**Provided data**:
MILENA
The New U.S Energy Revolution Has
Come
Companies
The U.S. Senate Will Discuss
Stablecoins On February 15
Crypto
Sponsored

**Work task**:
All entries are to be output exactly as they stand.

**The answer**:
MILENA
The New U.S Energy Revolution Has
Come
Companies
The U.S. Senate Will Discuss
Stablecoins On February 15
Crypto
Sponsored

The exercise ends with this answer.